Вход/Регистрация
Козацкому роду нет переводу, или Мамай и Огонь-Молодица
вернуться

Ильченко Александр Елисеевич

Шрифт:

Тогда царь милостиво кивнул Омельку, а потом подал рукою знак, чтоб рынды, стрельцы и бояре вышли.

Кивнул и старому сакелларию, чтоб вышел и он.

Алые пятна на лице государя гасли, как угасает вечерняя заря: помаленечку.

Царь земной, пораженный неизъяснимой смелостью чубатого певуна, хотел потолковать с молодцом с глазу на глаз, дабы можно было до поры не примечать его непочтительности, ведь за каждое вольное слово, сказанное царю прилюдно, властитель всея Руси должен был предерзкого казнить.

Когда все вышли, самодержец, не видя Арины, спросил у Омельяна:

— Чего такой сердитый?

Царь посмеивался.

Омелечко поклонился еще раз, но не ответил: он уже чуял себя в западне.

А государь задумался.

23

Он вспомнил почему-то, государь, как этой весною вырвался на волю из клетки в царском саду молодой уссурийский тигр, кем-то из послов привезенный царю в подарок.
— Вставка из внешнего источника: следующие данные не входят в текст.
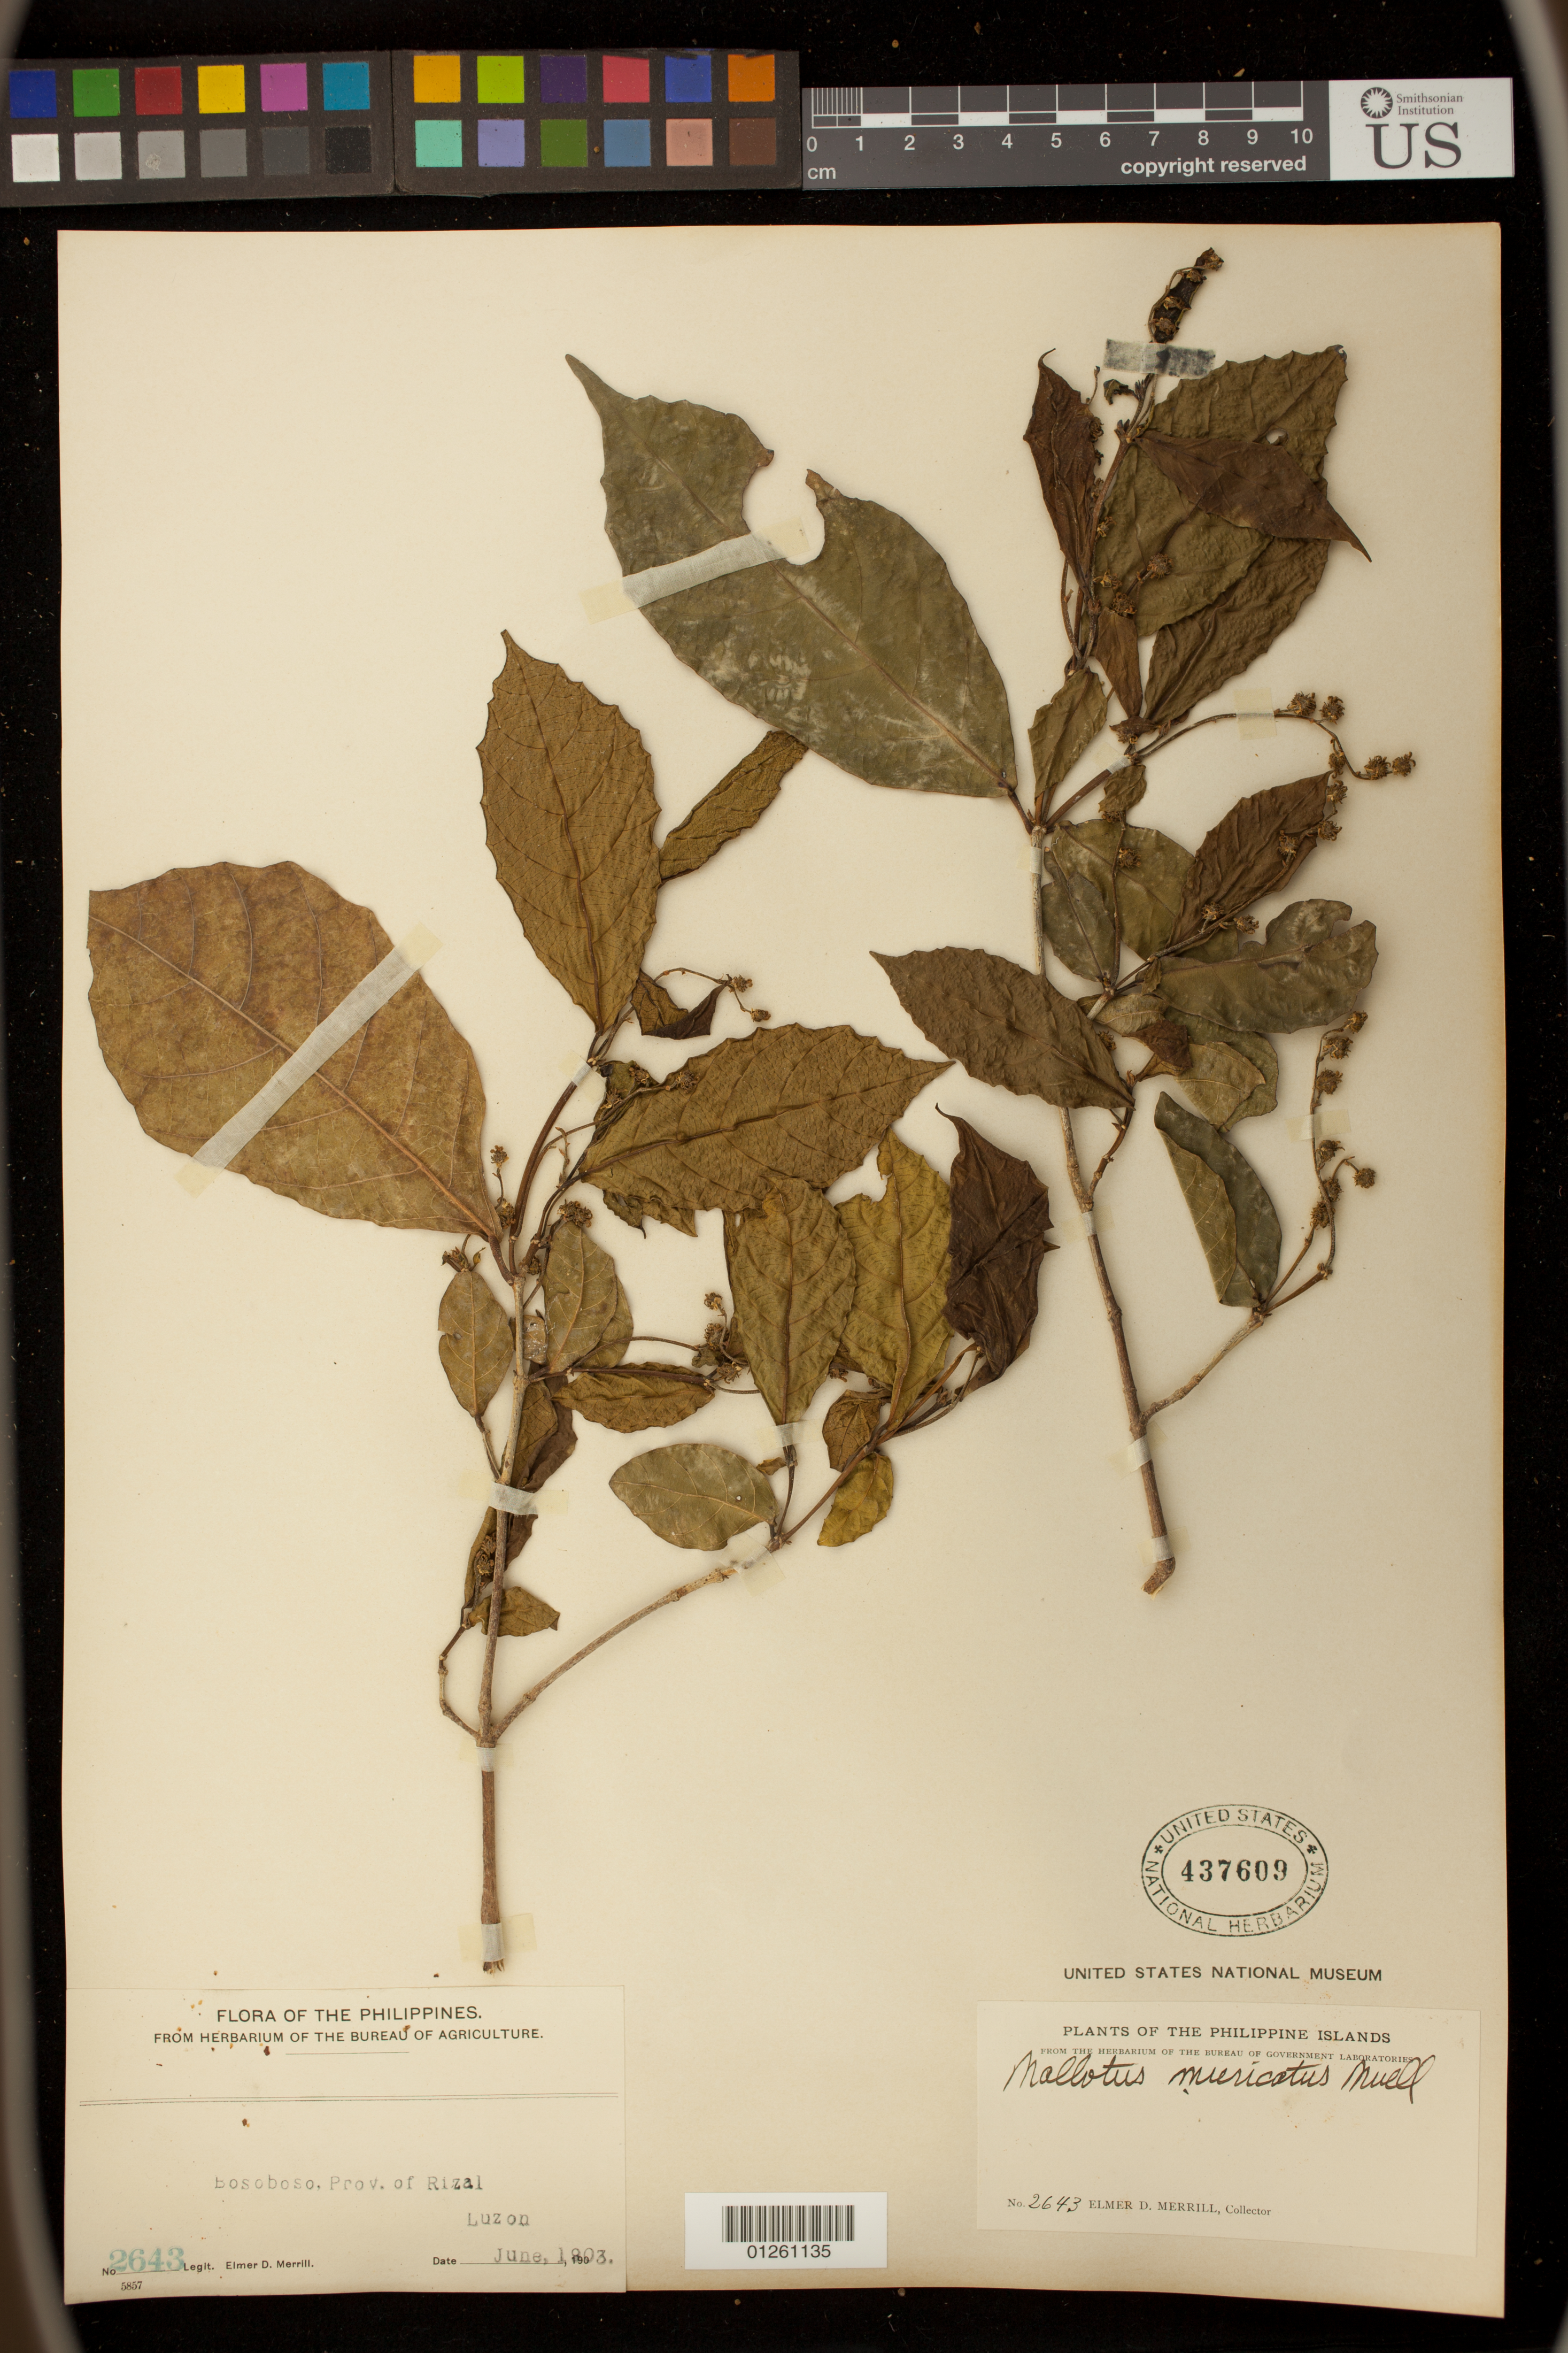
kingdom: Plantae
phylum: Tracheophyta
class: Magnoliopsida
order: Malpighiales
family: Euphorbiaceae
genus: Mallotus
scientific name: Mallotus resinosus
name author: (Blanco) Merr.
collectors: E. D. Merrill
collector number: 2643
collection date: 1903-06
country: Philippines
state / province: Calabarzon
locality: Bosoboso, Prov of Rizal, Luzon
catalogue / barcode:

Разгневался великий государь на высокопоставленных придворных холопов и приказал хищника не убивать, а изловить живьем и водворить в клетку.

Сколько людей погибло в Москве, пока ловили тигра, никто не считал: пятьсот ли, тысяча? — это и не занимало никого. А когда тигра опутали наконец ремнями да тенетами, царь не велел бросать его в клетку, пока сам того зверюгу руками не потрогает.

Целехонький день просидел государь возле тигра и щупал, мял его шкуру, и ерошил жесткую шерсть живого и грозного зверя, и весьма дивился, что тигр шалеет наипаче не от удара сапогом, не от поругания, когда царское величество дуло хищному зверю в нос, а глаза их сходились совсем близко, и дыхание смешивалось, и волосы у царя шевелились — зверь и тогда лютовал, ярился, фыркал, и ревел, и старался хватить зубами, — но яростней всего взревел он, сатанея, и заметался в надежных тенетах, когда государь, тишайший, ласково погладил тигра по спине, по голове, когда засмеялся, добрый человек, от злой утехи, от невозбранности, от сладкого чувства своей власти над связанным зверем.

Царь не мог забыть глаз, что горели ярым золотом злобы — почти вплотную к его голубым, он еще и теперь морщился от запаха дыхания тигриного, доселе помнил дрожь, что его пробирала, когда он касался спины иль хвоста обезумевшего от глумления зверя…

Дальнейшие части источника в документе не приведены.